The silly implication of Betty's argument was that she was simply more anguished by racism than she was excited about exposing students to great literature. After all, universities had taught great literature for centuries and failed to prevent racism. Where was the moral authority of a literary excellence, she essentially argued, that had in no way prevented the plunder of the world's colored peoples? Hadn't Shakespeare preceded colonial empire? And hadn't certain indisputably excellent writers—Kipling, Conrad, Hemingway, Faulkner, and many others—been apologists for white supremacy? Didn't we cringe when the rare black character came shuffling onstage in their works, hat in hand, and giving life to the most prosaic stereotypes? Had
literary genius spared these writers from white blindness in the form of common bigotry? So possibly an angry, if untalented, black writer was not so bad. And the mere racialism and protest in the later work of genuinely talented writers like James Baldwin and Toni Morrison was not so bad either. If these writers had allowed a misplaced group loyalty—and some mythical idea of “blackness”—to render them trite, their ubiquity on university reading lists showed a
white
openness to the pained “truth” of black anger.

 

I had not understood, at the time of my ruckus with Betty, how vast the vacuum of moral authority at the center of American life really was. Nor had I understood that when a society has a great need like this, when the very legitimacy of its institutions must constantly be proven, power
shifts
to those like Betty who claim to meet that need. White guilt had put a new power into play in American society, and had made a new class of people—the Bettys of the world—powerful. My argument for excellence and merit was supported by a waning power. Even then, in the early eighties, there was no longer enough authority to give excellence priority over things like “diversity” and “inclusion.”

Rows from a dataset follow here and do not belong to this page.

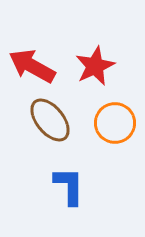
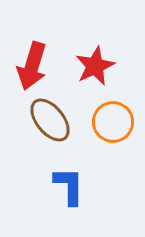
red arrow: rotated 102 degrees counterclockwise
orange circle: moved 2 px left, 1 px up
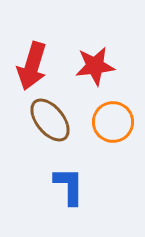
red star: rotated 18 degrees clockwise
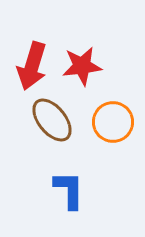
red star: moved 13 px left
brown ellipse: moved 2 px right
blue L-shape: moved 4 px down
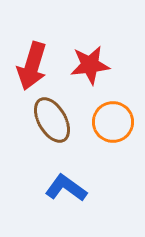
red star: moved 8 px right, 1 px up
brown ellipse: rotated 9 degrees clockwise
blue L-shape: moved 3 px left, 2 px up; rotated 54 degrees counterclockwise
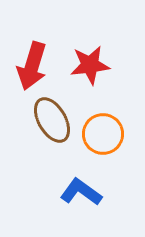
orange circle: moved 10 px left, 12 px down
blue L-shape: moved 15 px right, 4 px down
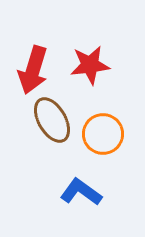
red arrow: moved 1 px right, 4 px down
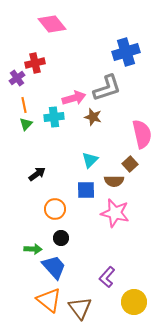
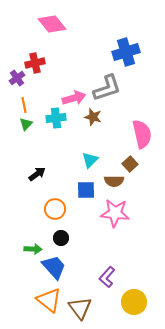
cyan cross: moved 2 px right, 1 px down
pink star: rotated 8 degrees counterclockwise
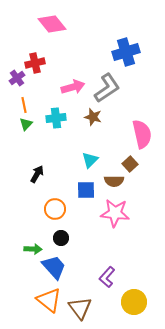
gray L-shape: rotated 16 degrees counterclockwise
pink arrow: moved 1 px left, 11 px up
black arrow: rotated 24 degrees counterclockwise
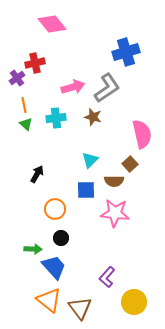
green triangle: rotated 32 degrees counterclockwise
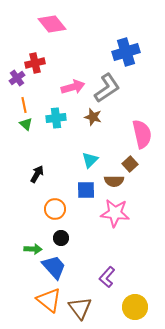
yellow circle: moved 1 px right, 5 px down
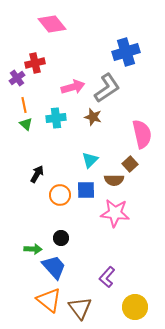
brown semicircle: moved 1 px up
orange circle: moved 5 px right, 14 px up
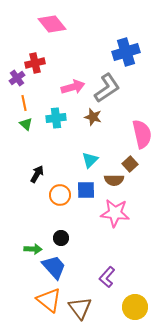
orange line: moved 2 px up
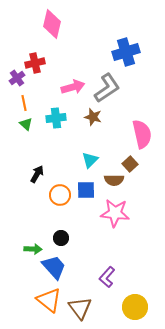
pink diamond: rotated 52 degrees clockwise
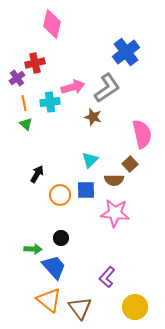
blue cross: rotated 20 degrees counterclockwise
cyan cross: moved 6 px left, 16 px up
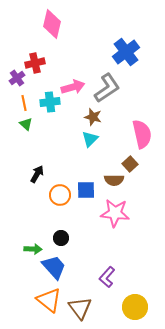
cyan triangle: moved 21 px up
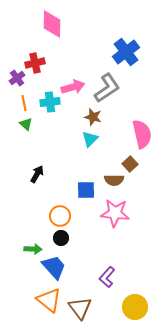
pink diamond: rotated 12 degrees counterclockwise
orange circle: moved 21 px down
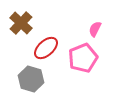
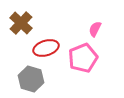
red ellipse: rotated 25 degrees clockwise
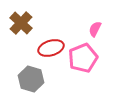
red ellipse: moved 5 px right
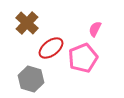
brown cross: moved 6 px right
red ellipse: rotated 20 degrees counterclockwise
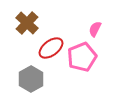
pink pentagon: moved 1 px left, 1 px up
gray hexagon: rotated 15 degrees clockwise
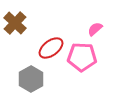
brown cross: moved 12 px left
pink semicircle: rotated 21 degrees clockwise
pink pentagon: rotated 24 degrees clockwise
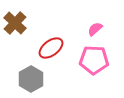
pink pentagon: moved 12 px right, 3 px down
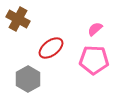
brown cross: moved 3 px right, 4 px up; rotated 15 degrees counterclockwise
gray hexagon: moved 3 px left
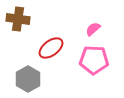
brown cross: rotated 20 degrees counterclockwise
pink semicircle: moved 2 px left
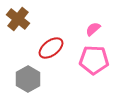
brown cross: rotated 30 degrees clockwise
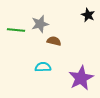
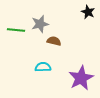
black star: moved 3 px up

But dissociation is a power that
always
works by eroding the quality of its host institution. It is at war not only with excellence, but also with intellectual difficulty and accountability of any kind. In this age of white guilt, these things have been stigmatized as oppressive and unnecessarily fastidious. Dissociation is to make things easier. And there is no better example of the self-destruction that dissociation brings to institutions than the American public schools. Those who would take power by
making things easier have all but destroyed what was once the greatest public education system in the world. In more liberal states like California, where dissociation has been an orthodoxy if not a religion, the schools are even worse than elsewhere.